Confession evidence is highly potent, and its incriminating effects are difficult to erase. This entry describes the impact of confessions on jury verdicts, examines three concerns about the way in which juries evaluate confession evidence, and considers the steps that can be taken to ensure that jurors assess such evidence appropriately.

In cases where a confession is disputed, a judge determines the voluntariness and admissibility of the confession during a preliminary hearing. In the American criminal justice system, if a confession is deemed voluntary, it is then submitted for consideration to the jury. In some states, the jury is specially instructed to make an independent judgment of voluntariness and to disregard statements found to be coerced; in other states, the jury receives no such instruction. Either way, it is clear that jurors faced with evidence of a confession, and the defendant's claim that it was false, must determine the credibility and weight of that evidence in reaching a verdict.

Mock jury studies have shown that confession evidence has a greater impact on jury decision making than other forms of human evidence, such as eyewitness identification and character testimony. Confessions are so difficult to overcome that mock jurors tend to trust them even when it is not legally and logically appropriate to do so. In a study that illustrates this point, Saul Kassin and his colleague presented mock jurors with one of three versions of a murder trial. In the low-pressure version, the defendant had confessed to the police immediately on questioning. In the high-pressure version, he was interrogated aggressively by a detective who waved his gun in a menacing manner at him. In the control version, there was no confession in evidence. Faced with the high-pressure confession, participants reasonably judged the statement to be involuntary and self-reported that it did not influence their decisions. Yet when it came to verdicts, this confession significantly boosted the conviction rate. This pattern appeared even in a situation in which subjects were specifically admonished by the judge to disregard confessions that they found to be coerced.

Criminal justice statistics reinforce the point that confessions tend to overwhelm other exculpatory evidence, resulting in a chain of negative legal consequences—from arrest through prosecution, conviction, and incarceration. Archival analyses of actual cases that contained confessions that were later proved false innocent have thus shown that when innocent confessors plead not guilty and proceed to trial, jury conviction rates range from 73% to 81%.

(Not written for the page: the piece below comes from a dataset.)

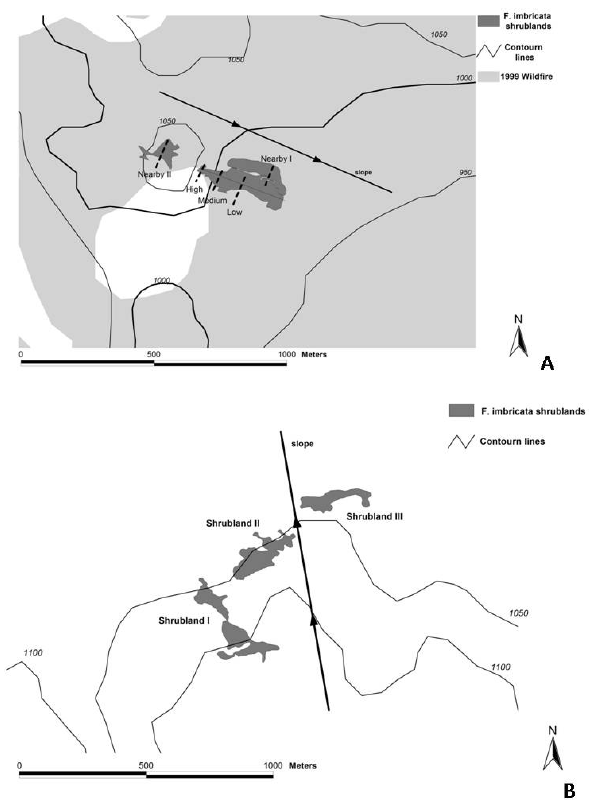
Fig. 4. Map showing in detail the location of the shrublands under study in relation to the 1999 fire and the topography. (A) Fire site. (B) Control site (this site was undamaged by the fire in 1999).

There are three bases for concern about the way in which juries can be expected to evaluate confession evidence in support of conviction. First, commonsense leads people to trust behaviors that do not appear to serve a person's self-interest, such as confessions. Most people believe that they would never confess to a crime that they did not commit and do not expect that others would either. Indeed, in a wide range of contexts, social psychologists have found that in perceiving the behaviors of others, people tend to overestimate the influence of dispositions and underestimate the influence of situational factors—a phenomenon known as fundamental attribution error.